Dynamics of CMTs’ behavior labeled with GFP-MAP4 monitored by time-lapse video analyses. Successive CLSM projection images indicate movement of CMTs labeled with GFP-MAP4 under the non-stress (a) and stress (b) conditions at 27 days of culture. The left images provide an overview of CLSM projection images of the protoplasts. Scale bars = 25 μm. Dashed squares in the figures indicate magnified positions for the successive images. The interval of the individual image is 1 min each. Arrows indicate extension of the ends of microtubules. Scale bars = 4 μm

It has never been reported that excessive Ca2+ affects cellulose synthesis and CMTs’ behavior in plant protoplasts. Elucidation of the reasons responsible for unfixed manner of CMTs is important to understand mechanisms of Ca2+ response and/or salt tolerance in plants.

CMFs following CMT arrays during cell wall regeneration

As described previously, CMTs behavior was supposed to correlate with the oriented deposition of CMFs on plasma membrane in plant cells.

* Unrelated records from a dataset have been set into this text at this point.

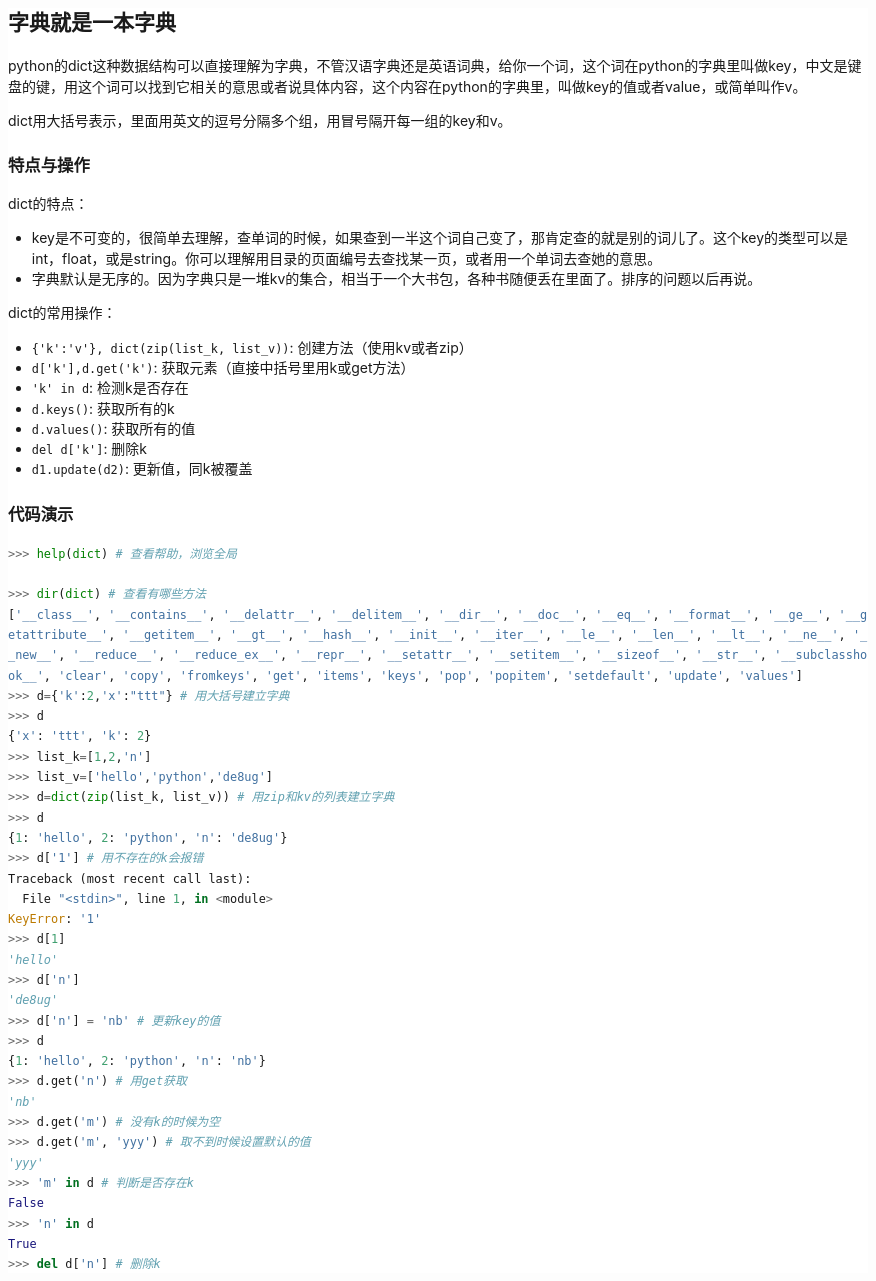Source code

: ## 字典就是一本字典

python的dict这种数据结构可以直接理解为字典，不管汉语字典还是英语词典，给你一个词，这个词在python的字典里叫做key，中文是键盘的键，用这个词可以找到它相关的意思或者说具体内容，这个内容在python的字典里，叫做key的值或者value，或简单叫作v。

dict用大括号表示，里面用英文的逗号分隔多个组，用冒号隔开每一组的key和v。

### 特点与操作

dict的特点：

- key是不可变的，很简单去理解，查单词的时候，如果查到一半这个词自己变了，那肯定查的就是别的词儿了。这个key的类型可以是int，float，或是string。你可以理解用目录的页面编号去查找某一页，或者用一个单词去查她的意思。
- 字典默认是无序的。因为字典只是一堆kv的集合，相当于一个大书包，各种书随便丢在里面了。排序的问题以后再说。

dict的常用操作：

- `{'k':'v'}, dict(zip(list_k, list_v))`: 创建方法（使用kv或者zip）
- `d['k'],d.get('k')`: 获取元素（直接中括号里用k或get方法）
- `'k' in d`: 检测k是否存在
- `d.keys()`: 获取所有的k
- `d.values()`: 获取所有的值
- `del d['k']`: 删除k
- `d1.update(d2)`: 更新值，同k被覆盖

### 代码演示

```python
>>> help(dict) # 查看帮助，浏览全局

>>> dir(dict) # 查看有哪些方法
['__class__', '__contains__', '__delattr__', '__delitem__', '__dir__', '__doc__', '__eq__', '__format__', '__ge__', '__getattribute__', '__getitem__', '__gt__', '__hash__', '__init__', '__iter__', '__le__', '__len__', '__lt__', '__ne__', '__new__', '__reduce__', '__reduce_ex__', '__repr__', '__setattr__', '__setitem__', '__sizeof__', '__str__', '__subclasshook__', 'clear', 'copy', 'fromkeys', 'get', 'items', 'keys', 'pop', 'popitem', 'setdefault', 'update', 'values']
>>> d={'k':2,'x':"ttt"} # 用大括号建立字典
>>> d
{'x': 'ttt', 'k': 2}
>>> list_k=[1,2,'n']
>>> list_v=['hello','python','de8ug']
>>> d=dict(zip(list_k, list_v)) # 用zip和kv的列表建立字典
>>> d
{1: 'hello', 2: 'python', 'n': 'de8ug'}
>>> d['1'] # 用不存在的k会报错
Traceback (most recent call last):
  File "<stdin>", line 1, in <module>
KeyError: '1'
>>> d[1]
'hello'
>>> d['n']
'de8ug'
>>> d['n'] = 'nb' # 更新key的值
>>> d
{1: 'hello', 2: 'python', 'n': 'nb'} 
>>> d.get('n') # 用get获取
'nb'
>>> d.get('m') # 没有k的时候为空
>>> d.get('m', 'yyy') # 取不到时候设置默认的值
'yyy'
>>> 'm' in d # 判断是否存在k
False
>>> 'n' in d
True
>>> del d['n'] # 删除k
```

To confirm such a cooperated arrangement between CMFs and CMTs during cell wall regeneration in woody protoplasts, both of them were dual-visualized using fluorescent probes of CW and GFP-MAP4, respectively, in the cells cultured under non-stress conditions.

Under the non-stress condition at 3 day culture, CLSM observation for the dual-stained specimens exhibited some network of fibrils as cell wall components, which was confirmed as cellulose network in previous section, together with CMTs (Fig. 7). It is noted that the network of cellulose was not necessarily colocalized with CMTs. CW and GFP-MAP4 fluorescent image in the stress condition was no shown here, because synthesized polysaccharides stained with CW were not deposited on the plasma membrane as described for Fig. 3.

Fig. 7
figure 7

Relationship between CMTs and cell wall components. Cell wall components (stained with CW) and CMTs (stained with GFP-MAP4) in protoplasts cultured under the non-stress condition at 3 days of culture. The arrow heads indicate colocalization of GFP-MAP4 and CW fluorescence. Scale bars = 25 μm

These results indicated that arrangement of CMTs possibly participated with arrangement of CMFs on plasma membrane. However, CMFs’ position was fixed irrespective of dynamically moving CMTs, which may cause the mismatch of CMFs’ and CMTs’ positions. Similar results were reported by Kuki et al. [17] in Arabidopsis mesophyll protoplasts. Details of the relationship between CMTs dynamics and CMFs deposition in protoplasts under the stress and non-stress conditions will be investigated in future work.

Conclusion

The current study demonstrates dynamics of structural polysaccharides deposition relating to CMTs dynamics on the plasma-membrane surface of plant protoplasts during cell wall regeneration. Under the acidic stress condition, using a culture medium containing a high concentration of Ca2+, cell wall regeneration was suppressed in protoplasts of white birch callus, which was possibly due to inhibition of CMFs deposition (Figs. 3, 5b). The absence of the cell wall might lead to formation of callose micro-sized fibers (Fig. 4). In contrast, under the non-stress condition, CMFs were deposited to establish cell walls (Figs. 3, 5a) and callose was deposited on the cell surface. The stress condition also affected CMT dynamics. Under the stress condition, CMTs behaved in an unfixed manner (Fig. 6b). The relationship with inhibition of CMF synthesis has been still unclear, but CMTs dynamics may be correlated with CMF deposition on the plasma membrane (Fig. 7). The simultaneous inhibition of CMF formation and the corresponding CMT dynamics were likely to be caused by the high concentration of Ca2+.